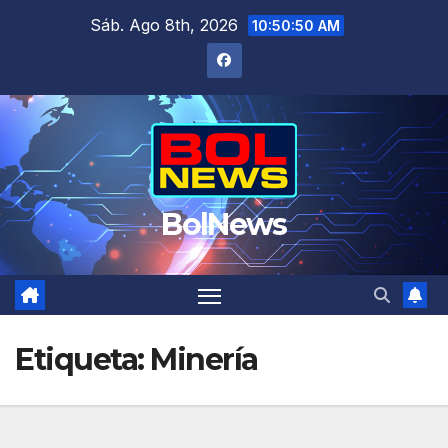
Saltar
Sáb. Ago 8th, 2026
10:50:50 AM
al
contenido
BolNews
Etiqueta:
Minería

**Brief**.
Reproduce every text line in the records verbatim, in their original order, and leave the pictures out.

**Output**.
Saltar
Sáb. Ago 8th, 2026
10:50:50 AM
al
contenido
BolNews
Etiqueta:
Minería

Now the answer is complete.